Are they executive chefs at top dining establishments? Not exactly. They are the bartenders.

"The preferred term now is 'bar chef,' " says Ria Freydberg, who runs the bar at Restaurant 3 in Arlington, Va. "It means, literally, you are the chef of the bar. Or 'mixologist' — that's acceptable."

The organic-food craze that has swept through restaurant kitchens has spilled into the bar. Increasingly, bar managers with picky palates aren't satisfied with the pre-mixed syrups and bottled juices that traditionally fill bar wells. They want the flavor they say can come only from freshly farmed strawberries and non-preserved peaches.

"Bars are really just falling in line behind their kitchens," says Michael Mindel, marketing vice president for Il Fornaio, an Italian restaurant with 20 U.S. locations.

Customers are taking notice, says Mindel, who reports that his restaurants' bellini sales doubled after they started pouring organic white peach juice into the Prosecco cocktail. Six more organic fruit drinks have been added, and sales are soaring.

In Santa Monica, Calif., Copa D'Oro bar manager Vincenzo Marianella begins his shifts early, rotating between three local farmers markets several times a week to buy fresh fruits and vegetables. At the bar, customers are invited to pick from a menu of fresh herbs and fruits to pair with their favorite liquor. His favorite blend is Rhode Island Red, made of red raspberries, organic agave tequila, fresh lemon juice, Chambord and Australian ginger beer (which is corn-syrup-free).

Marianella's theory is that his fresh cocktails are not only more flavorful, but they also decrease the chances of a hangover. "Five whiskies are still five whiskies. But if you aren't also drinking all those chemicals and sugars from some bottled sour mix, you've got to feel better."

At Restaurant 3, Freydberg created a "farm to glass" menu that uses just-picked fruits and vegetables delivered to the restaurants from farms participating in Community Supported Agriculture, which is run by the Virginia Association for Biological Farming.

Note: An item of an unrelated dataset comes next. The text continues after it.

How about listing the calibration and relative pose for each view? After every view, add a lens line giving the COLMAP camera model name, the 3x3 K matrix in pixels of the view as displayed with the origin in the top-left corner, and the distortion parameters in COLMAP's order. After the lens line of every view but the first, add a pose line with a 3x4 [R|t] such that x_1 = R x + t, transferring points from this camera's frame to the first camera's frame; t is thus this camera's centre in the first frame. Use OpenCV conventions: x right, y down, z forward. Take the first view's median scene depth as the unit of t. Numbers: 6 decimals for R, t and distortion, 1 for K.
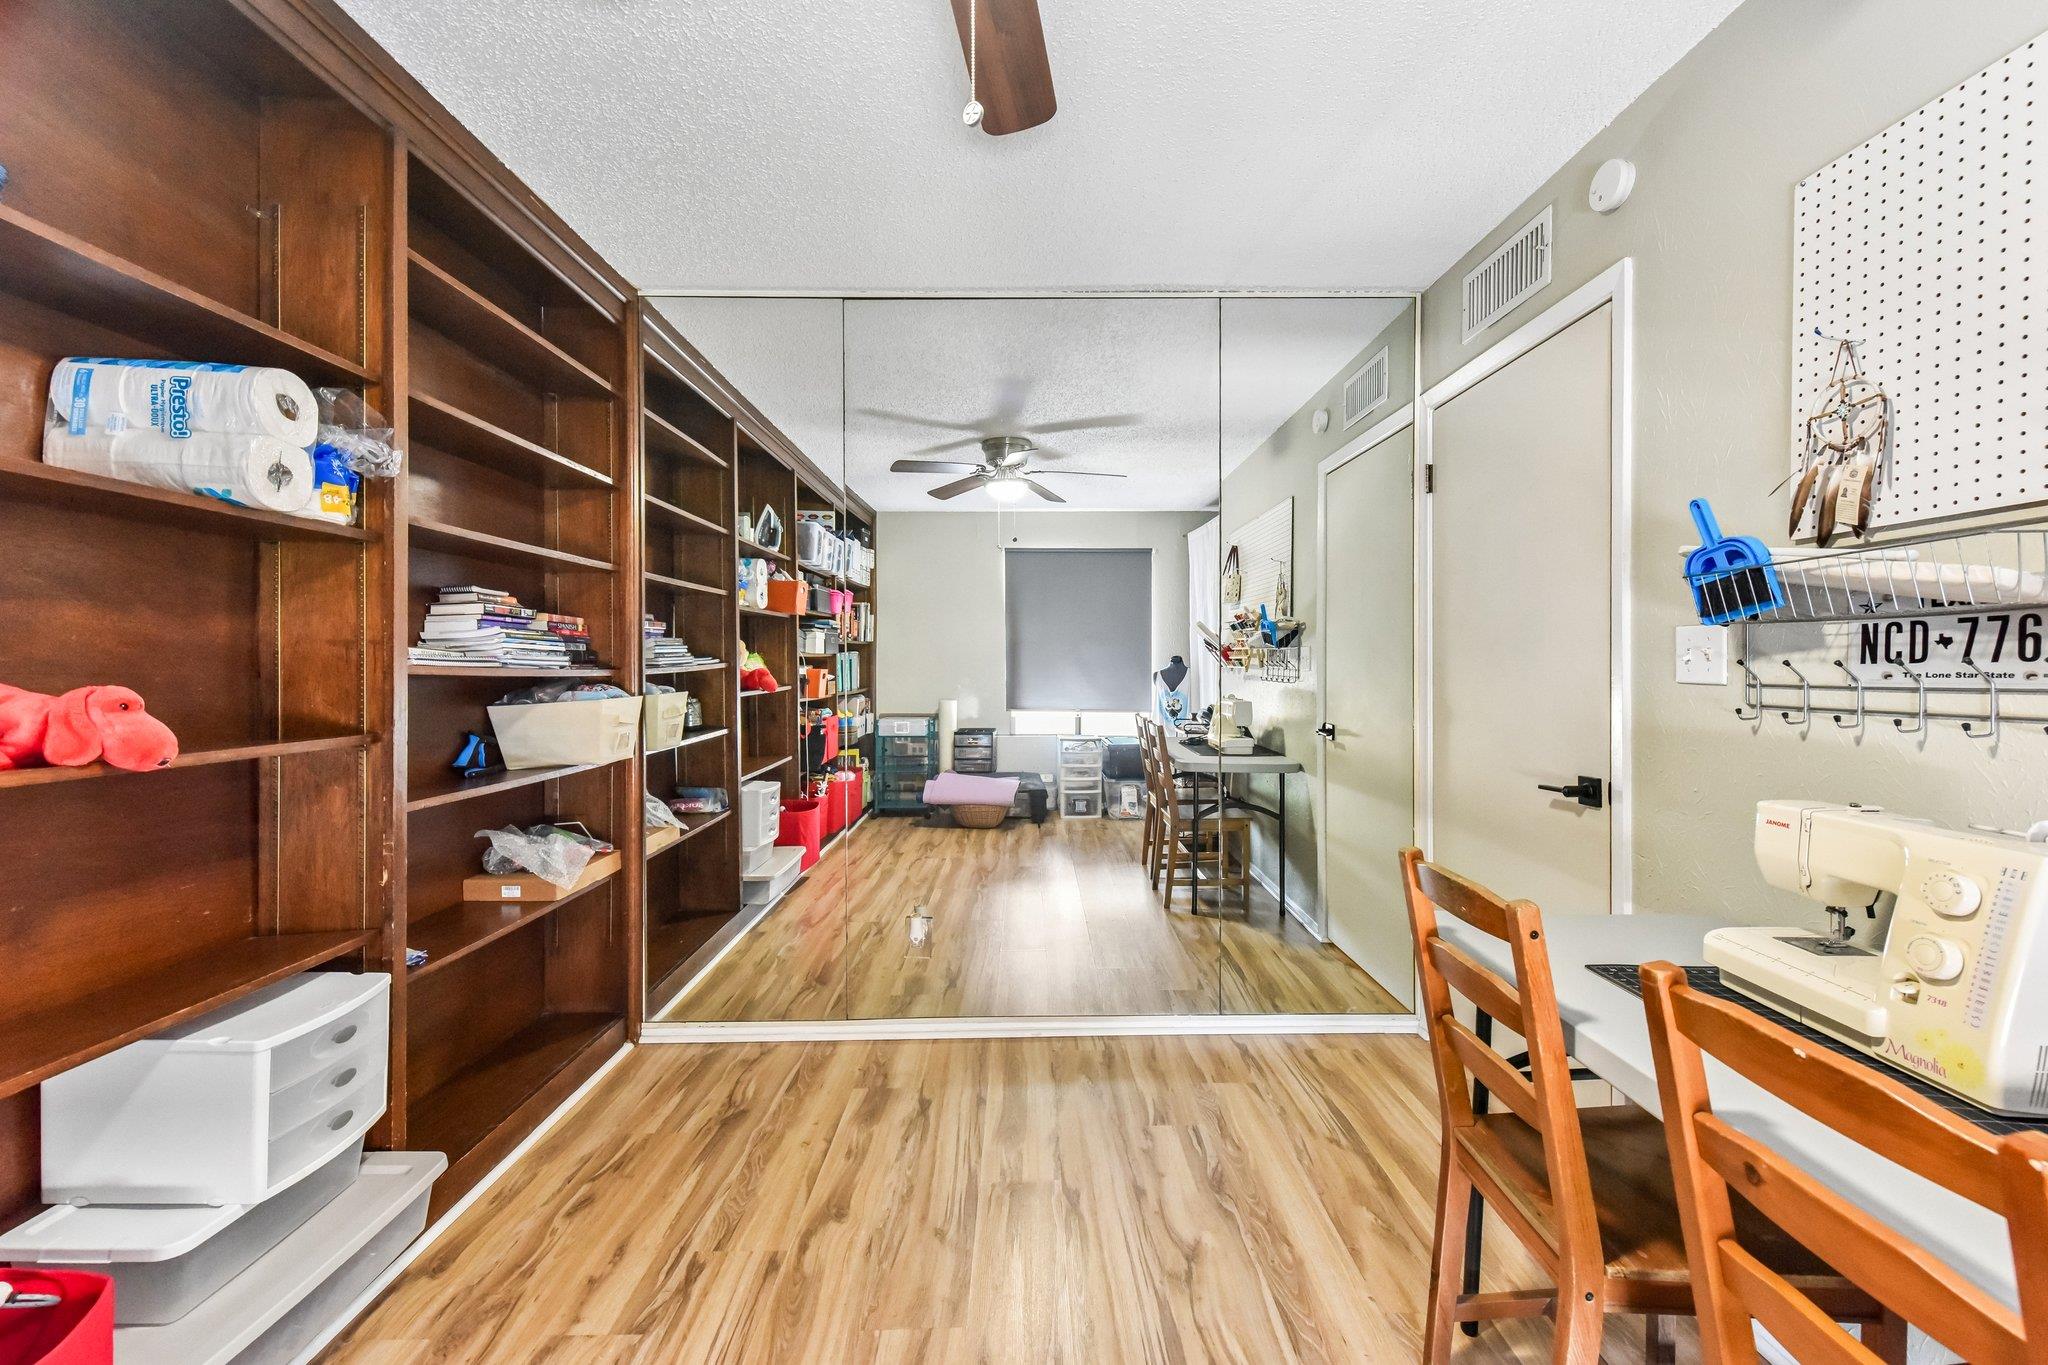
lens RADIAL K [[807.9, 0, 1029.0], [0, 807.9, 670.6], [0, 0, 1]] dist [0.008912, -0.001963]
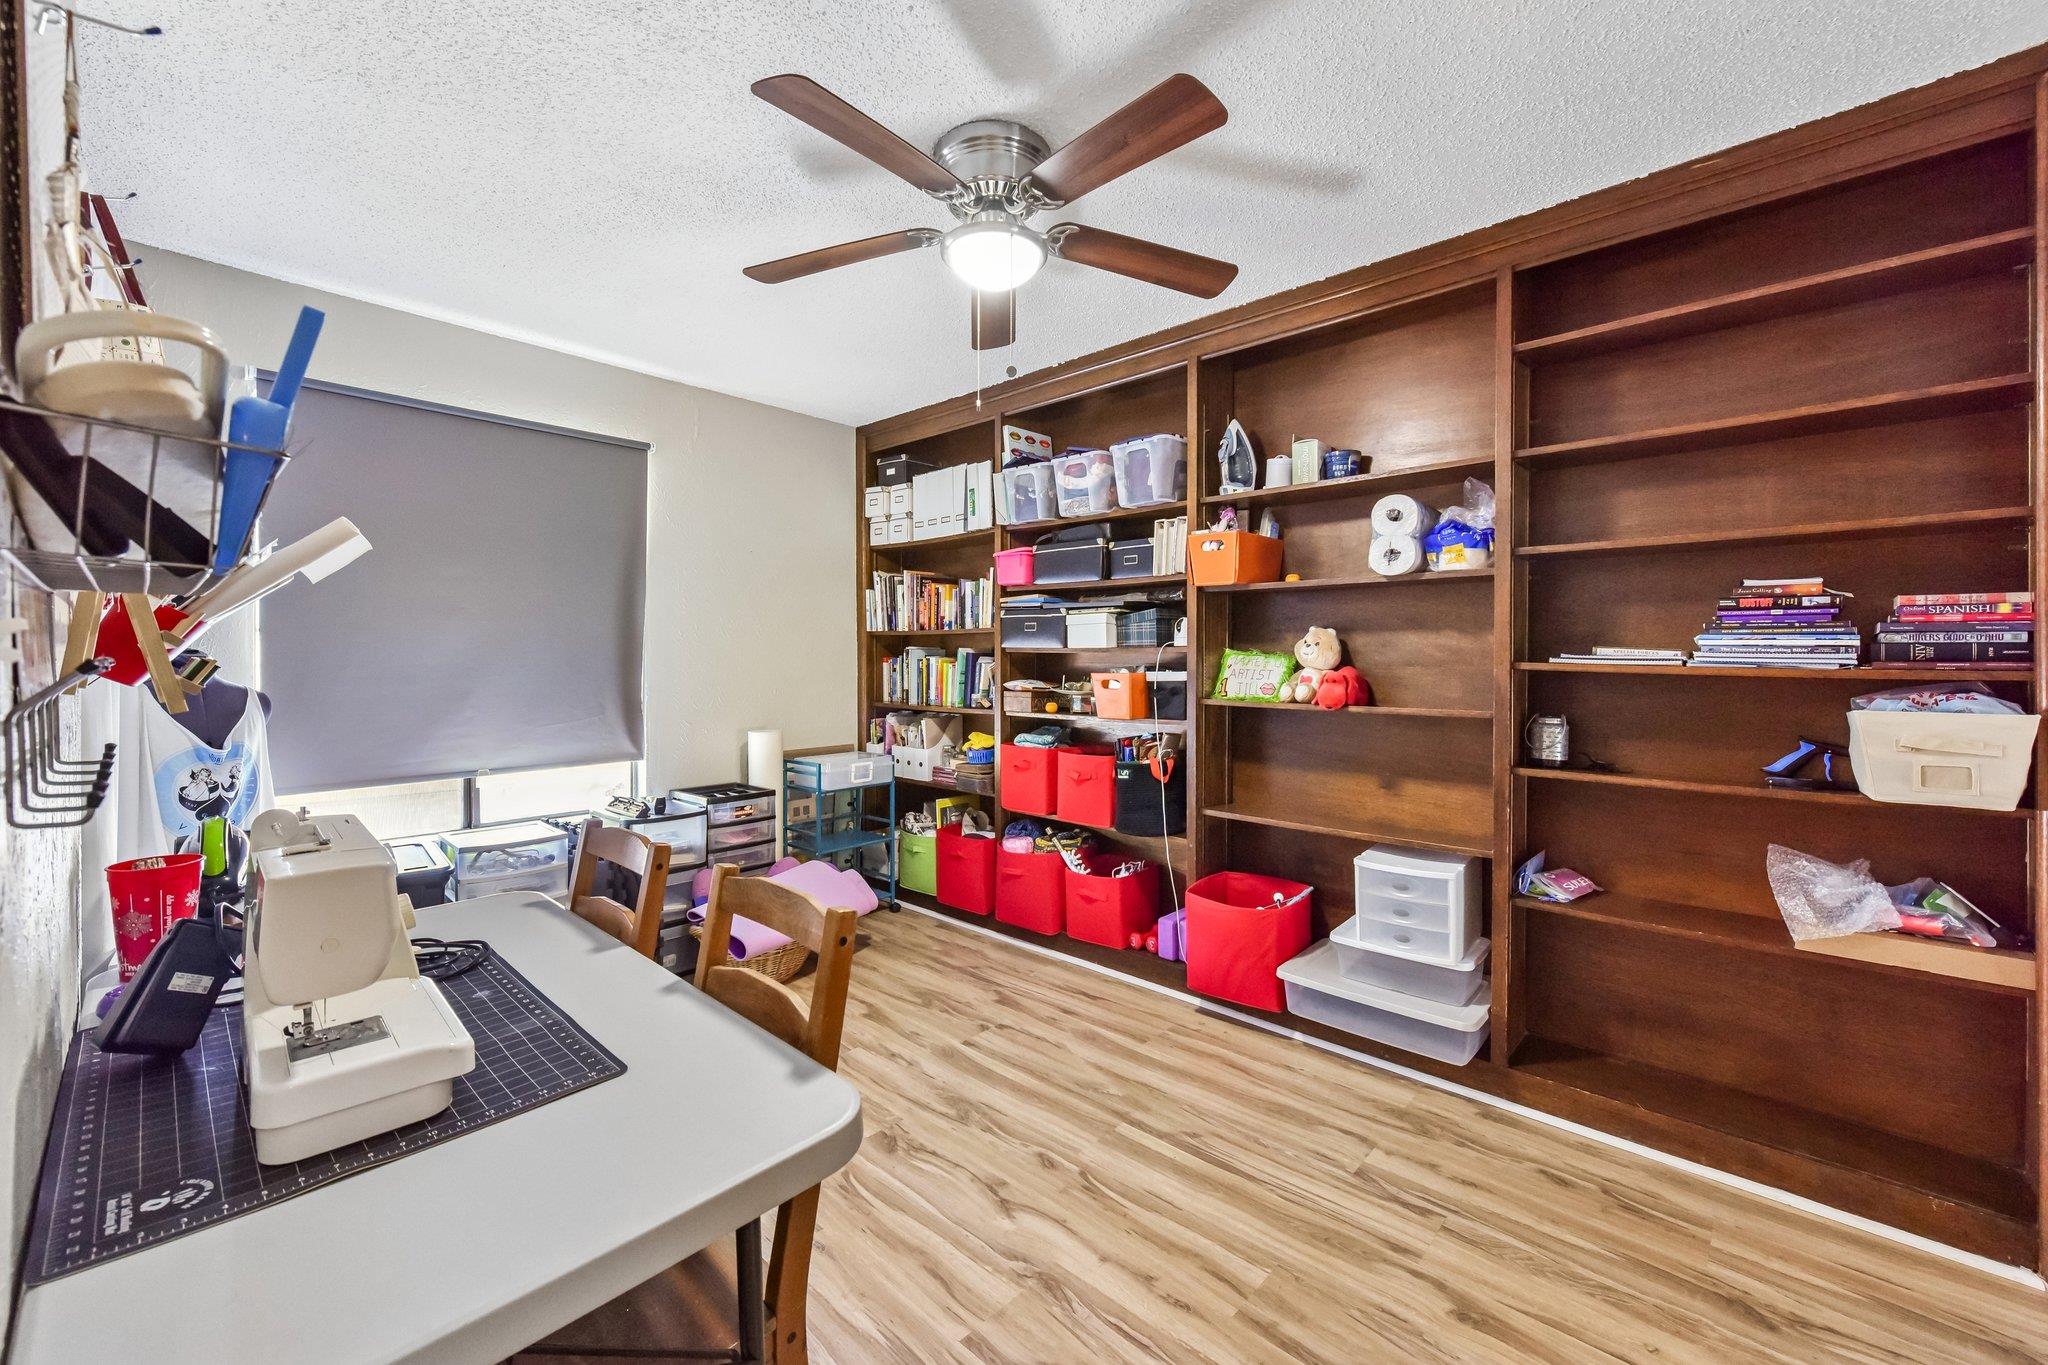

"The flavor in the produce is not only better, but I love the idea that we are contributing to a family-run, neighborhood farm, rather than some huge delivery company," Freydberg says.

Dominic Venegas of Gitane in San Francisco offers organic fruits and organic spirits. VeeV acai spirit, a 60-proof liqueur flavored with vitamin-packed acai berries, is the basis for his Sing Sing Sing cocktail, mixed with organic Rain vodka, fresh lemon juice and natural peach liqueur.

"If you think about it, we're really taking a step back to do things the way they were done before Prohibition," Venegas says. "They didn't have all these bottled mixes. Everything they used was natural, made on the spot. And the taste was better."

Like their kitchen counterparts, bar chefs say that now that they've sampled their own organic cocktail creations, they could never go back to the preserved stuff. Same thing goes for customers who quickly get used to fresh fruity drinks, even though they may have to pay a dollar or so more for the organic-cocktail experience, bar chefs say.

"I absolutely think drinking seasonally is a trend that's here to stay," says Cookshop's Lateefah Curtis, who shops New York's Union Square Farmers Market for produce for her Cilantro Jalapeño Margarita. "As people get more connected to what they eat, it will translate into drinking."